Confluence connector

The managed Confluence connector in Lakeflow Connect allows you to ingest data from Confluence into Azure Databricks.

Feature availability

Feature Availability
UI-based pipeline authoring Green check icon Supported
API-based pipeline authoring Green check icon Supported
Declarative Automation Bundles Green check icon Supported
Incremental ingestion Green check icon Supported
Unity Catalog governance Green check icon Supported
Orchestration using Databricks Workflows Green check icon Supported
SCD type 2 Green check icon Supported
API-based column selection and deselection Green check icon Supported
API-based row filtering Red X icon Not supported
Automated schema evolution: New and deleted columns Green check icon Supported
Automated schema evolution: Data type changes Red X icon Not supported
Automated schema evolution: Column renames Green check icon Supported
Treated as a new column (new name) and deleted column (old name).
Automated schema evolution: New tables Green check icon Supported
If you ingest the entire schema.
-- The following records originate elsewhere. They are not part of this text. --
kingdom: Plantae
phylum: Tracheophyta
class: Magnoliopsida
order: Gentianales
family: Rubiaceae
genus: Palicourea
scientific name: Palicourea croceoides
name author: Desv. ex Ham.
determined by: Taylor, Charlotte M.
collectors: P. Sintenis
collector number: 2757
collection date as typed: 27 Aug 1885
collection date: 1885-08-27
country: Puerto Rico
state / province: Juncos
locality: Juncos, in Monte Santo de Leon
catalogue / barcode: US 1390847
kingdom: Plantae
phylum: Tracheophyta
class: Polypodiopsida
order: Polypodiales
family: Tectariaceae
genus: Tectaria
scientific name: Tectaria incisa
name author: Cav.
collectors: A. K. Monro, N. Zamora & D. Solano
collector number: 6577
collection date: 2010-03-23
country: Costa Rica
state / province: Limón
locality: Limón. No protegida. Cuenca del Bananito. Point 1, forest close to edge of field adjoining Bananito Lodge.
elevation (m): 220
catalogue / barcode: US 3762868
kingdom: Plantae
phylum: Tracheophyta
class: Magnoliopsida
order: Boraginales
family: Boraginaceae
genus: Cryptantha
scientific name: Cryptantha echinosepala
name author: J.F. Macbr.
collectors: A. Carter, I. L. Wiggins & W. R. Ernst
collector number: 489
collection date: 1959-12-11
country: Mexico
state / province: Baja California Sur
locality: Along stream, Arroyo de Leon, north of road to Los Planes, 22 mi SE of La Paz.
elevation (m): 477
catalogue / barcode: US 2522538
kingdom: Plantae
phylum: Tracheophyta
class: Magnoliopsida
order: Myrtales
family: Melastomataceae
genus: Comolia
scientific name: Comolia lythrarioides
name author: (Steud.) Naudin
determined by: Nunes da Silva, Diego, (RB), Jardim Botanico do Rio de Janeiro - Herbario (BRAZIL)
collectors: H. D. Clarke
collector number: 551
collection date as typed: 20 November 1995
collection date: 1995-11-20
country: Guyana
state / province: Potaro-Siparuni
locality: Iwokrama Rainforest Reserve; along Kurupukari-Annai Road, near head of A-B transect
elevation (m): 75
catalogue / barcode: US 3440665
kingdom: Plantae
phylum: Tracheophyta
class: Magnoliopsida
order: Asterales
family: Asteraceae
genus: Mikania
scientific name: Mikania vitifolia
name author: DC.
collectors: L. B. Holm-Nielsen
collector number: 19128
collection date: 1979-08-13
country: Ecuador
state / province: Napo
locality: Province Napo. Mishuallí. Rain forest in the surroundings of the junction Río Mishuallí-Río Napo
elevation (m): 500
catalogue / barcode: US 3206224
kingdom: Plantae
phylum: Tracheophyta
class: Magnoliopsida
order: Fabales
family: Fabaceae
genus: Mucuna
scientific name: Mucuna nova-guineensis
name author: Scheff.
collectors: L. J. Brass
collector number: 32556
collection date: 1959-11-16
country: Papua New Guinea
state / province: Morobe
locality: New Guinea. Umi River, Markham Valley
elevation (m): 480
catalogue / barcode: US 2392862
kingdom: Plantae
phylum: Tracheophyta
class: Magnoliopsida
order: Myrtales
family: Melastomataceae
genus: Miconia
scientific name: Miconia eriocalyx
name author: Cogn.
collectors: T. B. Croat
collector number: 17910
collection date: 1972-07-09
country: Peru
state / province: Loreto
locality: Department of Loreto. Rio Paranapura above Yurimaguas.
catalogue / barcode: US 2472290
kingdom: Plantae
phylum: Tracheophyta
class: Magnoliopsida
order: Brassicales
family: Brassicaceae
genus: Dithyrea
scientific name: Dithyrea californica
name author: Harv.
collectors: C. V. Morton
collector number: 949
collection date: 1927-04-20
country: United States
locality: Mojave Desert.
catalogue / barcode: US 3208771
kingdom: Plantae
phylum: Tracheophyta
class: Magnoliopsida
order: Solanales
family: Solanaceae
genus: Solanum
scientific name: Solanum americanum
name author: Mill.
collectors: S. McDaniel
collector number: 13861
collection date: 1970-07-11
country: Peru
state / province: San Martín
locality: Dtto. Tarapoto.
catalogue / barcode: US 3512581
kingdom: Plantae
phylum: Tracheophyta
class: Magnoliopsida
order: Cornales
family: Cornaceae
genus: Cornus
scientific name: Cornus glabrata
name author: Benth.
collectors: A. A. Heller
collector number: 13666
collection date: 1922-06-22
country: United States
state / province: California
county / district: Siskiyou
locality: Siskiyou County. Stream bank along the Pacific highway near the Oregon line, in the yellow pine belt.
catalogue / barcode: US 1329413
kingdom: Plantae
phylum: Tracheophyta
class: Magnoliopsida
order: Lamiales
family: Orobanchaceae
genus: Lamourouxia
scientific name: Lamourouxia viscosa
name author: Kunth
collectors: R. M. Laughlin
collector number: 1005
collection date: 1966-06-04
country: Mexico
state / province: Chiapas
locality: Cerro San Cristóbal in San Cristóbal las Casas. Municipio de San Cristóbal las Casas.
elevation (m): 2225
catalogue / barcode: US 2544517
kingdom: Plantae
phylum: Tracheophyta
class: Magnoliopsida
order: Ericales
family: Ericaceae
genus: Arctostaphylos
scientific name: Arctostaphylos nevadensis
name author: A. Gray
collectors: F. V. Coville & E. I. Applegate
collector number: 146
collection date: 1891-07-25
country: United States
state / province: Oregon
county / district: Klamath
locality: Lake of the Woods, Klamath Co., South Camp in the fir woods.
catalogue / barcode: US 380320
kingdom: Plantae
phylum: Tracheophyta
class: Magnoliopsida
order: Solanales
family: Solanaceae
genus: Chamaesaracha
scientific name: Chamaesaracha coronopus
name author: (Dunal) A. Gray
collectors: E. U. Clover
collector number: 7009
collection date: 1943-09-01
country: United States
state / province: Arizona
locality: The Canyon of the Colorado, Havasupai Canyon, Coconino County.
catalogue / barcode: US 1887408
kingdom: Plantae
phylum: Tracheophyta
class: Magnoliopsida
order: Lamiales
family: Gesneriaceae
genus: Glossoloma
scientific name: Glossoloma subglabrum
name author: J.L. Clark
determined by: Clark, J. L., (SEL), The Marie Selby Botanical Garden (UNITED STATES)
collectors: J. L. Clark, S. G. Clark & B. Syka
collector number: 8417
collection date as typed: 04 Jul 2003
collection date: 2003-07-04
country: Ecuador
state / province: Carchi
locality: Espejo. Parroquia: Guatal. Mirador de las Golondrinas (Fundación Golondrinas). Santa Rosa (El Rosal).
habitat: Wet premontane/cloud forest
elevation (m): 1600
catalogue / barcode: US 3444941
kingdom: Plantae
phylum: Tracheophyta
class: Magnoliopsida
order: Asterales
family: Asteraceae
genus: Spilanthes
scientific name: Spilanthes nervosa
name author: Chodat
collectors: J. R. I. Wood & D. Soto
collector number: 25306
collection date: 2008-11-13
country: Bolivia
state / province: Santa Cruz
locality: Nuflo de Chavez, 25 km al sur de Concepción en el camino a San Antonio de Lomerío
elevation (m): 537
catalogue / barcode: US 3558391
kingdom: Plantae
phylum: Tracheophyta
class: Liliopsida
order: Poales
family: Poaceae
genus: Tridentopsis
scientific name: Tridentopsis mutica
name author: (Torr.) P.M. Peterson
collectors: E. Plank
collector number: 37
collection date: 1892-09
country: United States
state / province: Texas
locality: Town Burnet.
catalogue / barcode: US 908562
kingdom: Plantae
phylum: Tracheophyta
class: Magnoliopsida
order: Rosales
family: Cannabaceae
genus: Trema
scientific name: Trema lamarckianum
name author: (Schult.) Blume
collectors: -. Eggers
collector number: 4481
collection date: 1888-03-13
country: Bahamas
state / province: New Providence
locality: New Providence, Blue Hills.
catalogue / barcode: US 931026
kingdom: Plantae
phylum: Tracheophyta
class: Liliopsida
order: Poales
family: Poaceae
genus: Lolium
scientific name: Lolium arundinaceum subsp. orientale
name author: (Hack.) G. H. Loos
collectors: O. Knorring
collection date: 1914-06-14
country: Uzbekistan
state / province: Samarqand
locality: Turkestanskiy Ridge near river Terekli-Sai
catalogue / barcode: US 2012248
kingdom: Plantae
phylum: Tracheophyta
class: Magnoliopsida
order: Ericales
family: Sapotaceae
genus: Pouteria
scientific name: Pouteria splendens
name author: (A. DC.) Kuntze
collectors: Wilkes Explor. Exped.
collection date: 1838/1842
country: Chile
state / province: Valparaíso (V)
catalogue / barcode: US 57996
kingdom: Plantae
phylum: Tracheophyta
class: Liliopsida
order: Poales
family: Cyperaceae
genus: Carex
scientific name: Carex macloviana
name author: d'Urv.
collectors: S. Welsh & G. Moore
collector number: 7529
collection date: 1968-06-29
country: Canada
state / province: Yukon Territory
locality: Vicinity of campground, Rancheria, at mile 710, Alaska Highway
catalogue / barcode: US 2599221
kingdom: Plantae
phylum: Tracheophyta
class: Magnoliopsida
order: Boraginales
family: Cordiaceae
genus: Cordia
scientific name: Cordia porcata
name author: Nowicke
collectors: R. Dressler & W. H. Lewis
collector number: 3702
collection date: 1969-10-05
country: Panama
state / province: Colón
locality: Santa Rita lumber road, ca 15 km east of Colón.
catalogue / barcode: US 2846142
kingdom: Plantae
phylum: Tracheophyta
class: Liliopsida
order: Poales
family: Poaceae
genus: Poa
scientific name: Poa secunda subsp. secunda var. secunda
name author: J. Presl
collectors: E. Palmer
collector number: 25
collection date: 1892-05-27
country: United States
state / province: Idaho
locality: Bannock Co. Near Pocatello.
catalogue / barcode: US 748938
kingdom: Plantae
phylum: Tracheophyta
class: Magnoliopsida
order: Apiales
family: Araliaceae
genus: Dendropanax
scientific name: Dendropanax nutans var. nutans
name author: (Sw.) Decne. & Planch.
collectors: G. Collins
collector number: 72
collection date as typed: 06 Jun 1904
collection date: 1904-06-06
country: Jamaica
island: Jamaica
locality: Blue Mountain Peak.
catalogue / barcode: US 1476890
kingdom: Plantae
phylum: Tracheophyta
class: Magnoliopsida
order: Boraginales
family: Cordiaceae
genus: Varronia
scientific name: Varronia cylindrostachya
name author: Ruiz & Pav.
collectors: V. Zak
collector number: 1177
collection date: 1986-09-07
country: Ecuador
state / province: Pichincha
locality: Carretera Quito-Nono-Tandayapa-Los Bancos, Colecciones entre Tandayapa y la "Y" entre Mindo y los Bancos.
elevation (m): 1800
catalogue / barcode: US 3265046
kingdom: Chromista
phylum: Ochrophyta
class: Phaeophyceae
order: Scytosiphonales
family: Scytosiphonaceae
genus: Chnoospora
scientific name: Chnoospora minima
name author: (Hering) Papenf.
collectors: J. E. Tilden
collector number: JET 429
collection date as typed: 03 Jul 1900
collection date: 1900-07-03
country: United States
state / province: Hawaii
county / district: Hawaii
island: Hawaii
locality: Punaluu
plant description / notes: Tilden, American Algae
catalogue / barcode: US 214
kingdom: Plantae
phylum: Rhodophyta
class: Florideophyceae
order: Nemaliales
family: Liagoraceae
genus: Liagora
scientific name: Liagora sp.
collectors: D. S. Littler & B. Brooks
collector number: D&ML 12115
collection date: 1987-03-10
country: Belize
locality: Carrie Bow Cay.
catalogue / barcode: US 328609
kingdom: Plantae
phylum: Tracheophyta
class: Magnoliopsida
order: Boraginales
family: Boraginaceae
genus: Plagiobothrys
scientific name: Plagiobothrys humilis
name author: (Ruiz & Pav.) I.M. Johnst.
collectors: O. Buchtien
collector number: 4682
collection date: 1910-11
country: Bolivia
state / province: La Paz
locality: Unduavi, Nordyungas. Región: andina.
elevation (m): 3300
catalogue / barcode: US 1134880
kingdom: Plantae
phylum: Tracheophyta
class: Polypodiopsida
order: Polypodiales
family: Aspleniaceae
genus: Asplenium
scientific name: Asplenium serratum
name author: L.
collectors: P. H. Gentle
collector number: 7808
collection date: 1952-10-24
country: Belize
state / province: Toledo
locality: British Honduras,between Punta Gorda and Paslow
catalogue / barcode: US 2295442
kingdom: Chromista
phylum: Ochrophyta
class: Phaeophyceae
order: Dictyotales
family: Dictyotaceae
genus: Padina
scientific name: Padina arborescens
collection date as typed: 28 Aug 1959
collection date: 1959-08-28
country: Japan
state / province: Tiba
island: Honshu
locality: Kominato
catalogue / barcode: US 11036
See the limitations on the number of tables per pipeline.
Maximum number of tables per pipeline 250

Authentication methods

Authentication method Availability
OAuth U2M Green check icon Supported
OAuth M2M Red X icon Not supported
OAuth (manual refresh token) Red X icon Not supported
Basic authentication (username/password) Red X icon Not supported
Basic authentication (API key) Red X icon Not supported
Basic authentication (service account JSON key) Red X icon Not supported

What to know before you start

Topic Why it matters
Azure Databricks user persona The workflow depends on your Azure Databricks user persona:
  • Single-user: An admin user creates a Unity Catalog connection and an ingestion pipeline.
  • Multi-user: An admin user creates a connection for non-admin users to create pipelines with.
Authentication method The steps to create a connection depend on the authentication method you choose.
Interface The steps to create a pipeline depend on the interface.
Ingestion frequency The pipeline schedule depends on your latency and cost requirements.
Common patterns Depending on your ingestion needs, the pipeline might use configurations like history tracking, column selection, and row filtering. Supported configurations vary by connector. See Feature availability.

Start ingesting from Confluence

The following table provides an overview of the end-to-end Confluence ingestion flow, based on user type:

User Steps
Admin
Non-admin Use any supported interface to create a pipeline from an existing connection. See Ingest data from Confluence.